The problem with archives saved by Firefox and Chromium browsers is that you don’t get a nice, tidy single file, but an html page plus a folder containing all assets, and that makes things far too cumbersome for my filing system.

FYI there are a couple of utilities which can extract assets from webarchives in case of emergency:

http://www.splook.com/Software/WebArchive_Folderizer.html

https://robrohan.github.io/WebArchiveExtractor/

I use DEVONThink and save to rich text format and do cleanup as necessary if required. Seems to wrok pretty well for me.

1 Like

Unless you want the whole page, formatted with graphics, which rtf saves won’t help with.

Thanks, but I discovered DEVONthink has a “Convert” menu item which will convert from web archive to any other of their supported formats. Not surprising that they have this given the comprehensiveness of the app, I guess. As I have only just started using DEVONthink for this, I quickly converted all of my saved articles to PDF and had a glance — all very usable.

1 Like

And yet you yourself quoted DevonTechnologies saying, “in the future it is possible we will no longer support this” :confused: Maybe it will be useful to other people in the thread too.

Oh, certainly. But for my case of having picked web archives as my DEVONthink format of choice, and while it is still supported, it is an easy conversion to make in situ.

Honestly, I had only rarely come across the concept of web archives before DEVONthink and KeepIt and given the rather generic name, I didn’t realise it was a “thing” like PDF. I thought it was just descriptive of a bespoke process to “download the stuff and poke it in an archive file.” So I’m glad @anon41602260 mentioned it!

Yup. As I noted, Apple borrowed the idea from others, as I used an earlier version in the iCab browser for a couple of years, I think, before Apple added it to Safari.

So here’s where it gets interesting. I was doing some further research and the only place I can find mention of deprecation is in the WebKit API class documentation on the Apple Developer web site. But that’s a program’s internal representation of said archive, not the file format itself. This class is marked as “available” from macOS 10.13 through 10.14, which is the 2017 and 2018 releases and must therefore be deprecated from 2019.

However, further digging unearthed the fact that the 2019 release of iOS & iPadOS 13 introduced a new ability to save and view .webarchive files. You can see information about this in the MacStories iOS and iPadOS 13 review here.

So, I don’t think the .webarchive file format is going away at all, if this functionality was introduced the year after the API class was deprecated.

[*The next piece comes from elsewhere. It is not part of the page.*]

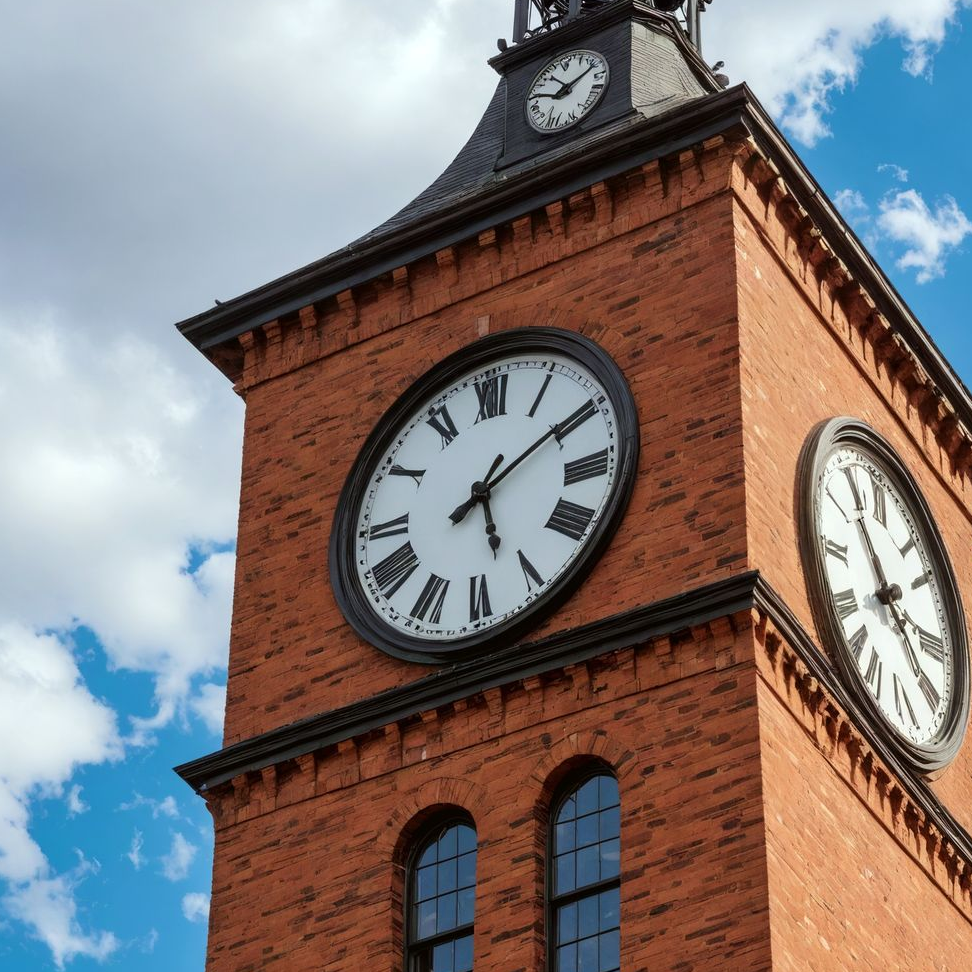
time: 5:09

I’m sticking with .webarchive for now because there are some pages I tried to convert which do not convert well to PDF.

3 Likes

I use DEVONthink for this and save most pages in markdown (clutter free). When I need images I save as PDF.

2 Likes

Good catch, but I’ve been looking into alternatives just in case. ‘Web ARChive’ is a variant of the ARC format used by the Internet Archive for its Wayback Machine, was designed by the Intl Internet Preservation Consortium, and I think is what’s being used by the Library of Congress, which has so far archived almost 24,000 complete websites. So it might have some staying power. I found a free Mac app to crawl websites, and hrome plugins like this one and this one that implement the standard to make packages viewable “from any browser webpage”.

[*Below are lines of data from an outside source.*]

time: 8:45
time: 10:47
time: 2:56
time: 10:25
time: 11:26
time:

Oh, cool! I did come across that format but had not looked into what apps could be used.

I deleted my post…

1 Like

I use both Pocket and Pinboard (full versions) — but mostly Pinboard. I like Pocket’s recommendations and caching too, but not its app. I like Pinboard’s notes and being able to use it with LaunchBar. Its API is handy; more on that anon :blush:. And much more to like about Pinboard. Will check out GoodLinks; I use Ngoc Luu’s 1writer a lot.

1 Like

All good. I only discovered that fact because I was looking for what would be replacing it. In terms of the API, it looks like nothing… or if there is something they’re not helping us out by mentioning it anywhere obvious.